Korte opgave:
Schrijf de regels van alle items hieronder woord voor woord over.

Itemfragmenten:
----------
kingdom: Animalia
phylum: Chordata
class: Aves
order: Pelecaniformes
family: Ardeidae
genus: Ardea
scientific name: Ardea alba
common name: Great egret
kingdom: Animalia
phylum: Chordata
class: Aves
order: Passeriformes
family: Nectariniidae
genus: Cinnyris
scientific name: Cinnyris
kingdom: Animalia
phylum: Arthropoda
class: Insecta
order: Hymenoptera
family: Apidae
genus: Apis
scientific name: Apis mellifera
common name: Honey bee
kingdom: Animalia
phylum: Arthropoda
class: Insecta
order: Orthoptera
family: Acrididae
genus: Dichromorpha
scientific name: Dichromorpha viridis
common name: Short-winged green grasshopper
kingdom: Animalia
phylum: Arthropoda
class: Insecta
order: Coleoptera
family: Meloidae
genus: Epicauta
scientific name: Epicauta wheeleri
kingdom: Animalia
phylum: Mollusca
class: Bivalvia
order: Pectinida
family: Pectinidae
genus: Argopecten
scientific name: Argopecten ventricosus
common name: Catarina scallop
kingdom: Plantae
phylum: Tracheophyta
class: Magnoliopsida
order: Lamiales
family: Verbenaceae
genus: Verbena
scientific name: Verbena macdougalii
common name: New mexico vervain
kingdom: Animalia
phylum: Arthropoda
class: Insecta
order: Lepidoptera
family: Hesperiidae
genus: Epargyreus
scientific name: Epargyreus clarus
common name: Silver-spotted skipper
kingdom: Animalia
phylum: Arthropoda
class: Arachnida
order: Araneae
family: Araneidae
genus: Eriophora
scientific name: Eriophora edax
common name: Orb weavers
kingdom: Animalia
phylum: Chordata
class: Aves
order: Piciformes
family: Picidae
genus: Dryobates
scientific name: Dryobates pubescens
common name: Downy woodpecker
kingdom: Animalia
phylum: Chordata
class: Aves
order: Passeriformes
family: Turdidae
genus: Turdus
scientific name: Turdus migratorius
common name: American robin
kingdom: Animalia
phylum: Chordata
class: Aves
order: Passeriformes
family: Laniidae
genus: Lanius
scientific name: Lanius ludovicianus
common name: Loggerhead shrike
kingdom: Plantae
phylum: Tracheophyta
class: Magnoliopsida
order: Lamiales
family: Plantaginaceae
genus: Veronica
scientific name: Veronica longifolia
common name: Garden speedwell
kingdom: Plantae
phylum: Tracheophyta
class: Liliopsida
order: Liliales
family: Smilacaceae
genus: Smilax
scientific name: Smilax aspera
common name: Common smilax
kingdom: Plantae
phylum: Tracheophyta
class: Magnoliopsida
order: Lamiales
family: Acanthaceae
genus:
----------
Antwoord:
kingdom: Animalia
phylum: Chordata
class: Aves
order: Pelecaniformes
family: Ardeidae
genus: Ardea
scientific name: Ardea alba
common name: Great egret
kingdom: Animalia
phylum: Chordata
class: Aves
order: Passeriformes
family: Nectariniidae
genus: Cinnyris
scientific name: Cinnyris
kingdom: Animalia
phylum: Arthropoda
class: Insecta
order: Hymenoptera
family: Apidae
genus: Apis
scientific name: Apis mellifera
common name: Honey bee
kingdom: Animalia
phylum: Arthropoda
class: Insecta
order: Orthoptera
family: Acrididae
genus: Dichromorpha
scientific name: Dichromorpha viridis
common name: Short-winged green grasshopper
kingdom: Animalia
phylum: Arthropoda
class: Insecta
order: Coleoptera
family: Meloidae
genus: Epicauta
scientific name: Epicauta wheeleri
kingdom: Animalia
phylum: Mollusca
class: Bivalvia
order: Pectinida
family: Pectinidae
genus: Argopecten
scientific name: Argopecten ventricosus
common name: Catarina scallop
kingdom: Plantae
phylum: Tracheophyta
class: Magnoliopsida
order: Lamiales
family: Verbenaceae
genus: Verbena
scientific name: Verbena macdougalii
common name: New mexico vervain
kingdom: Animalia
phylum: Arthropoda
class: Insecta
order: Lepidoptera
family: Hesperiidae
genus: Epargyreus
scientific name: Epargyreus clarus
common name: Silver-spotted skipper
kingdom: Animalia
phylum: Arthropoda
class: Arachnida
order: Araneae
family: Araneidae
genus: Eriophora
scientific name: Eriophora edax
common name: Orb weavers
kingdom: Animalia
phylum: Chordata
class: Aves
order: Piciformes
family: Picidae
genus: Dryobates
scientific name: Dryobates pubescens
common name: Downy woodpecker
kingdom: Animalia
phylum: Chordata
class: Aves
order: Passeriformes
family: Turdidae
genus: Turdus
scientific name: Turdus migratorius
common name: American robin
kingdom: Animalia
phylum: Chordata
class: Aves
order: Passeriformes
family: Laniidae
genus: Lanius
scientific name: Lanius ludovicianus
common name: Loggerhead shrike
kingdom: Plantae
phylum: Tracheophyta
class: Magnoliopsida
order: Lamiales
family: Plantaginaceae
genus: Veronica
scientific name: Veronica longifolia
common name: Garden speedwell
kingdom: Plantae
phylum: Tracheophyta
class: Liliopsida
order: Liliales
family: Smilacaceae
genus: Smilax
scientific name: Smilax aspera
common name: Common smilax
kingdom: Plantae
phylum: Tracheophyta
class: Magnoliopsida
order: Lamiales
family: Acanthaceae
genus:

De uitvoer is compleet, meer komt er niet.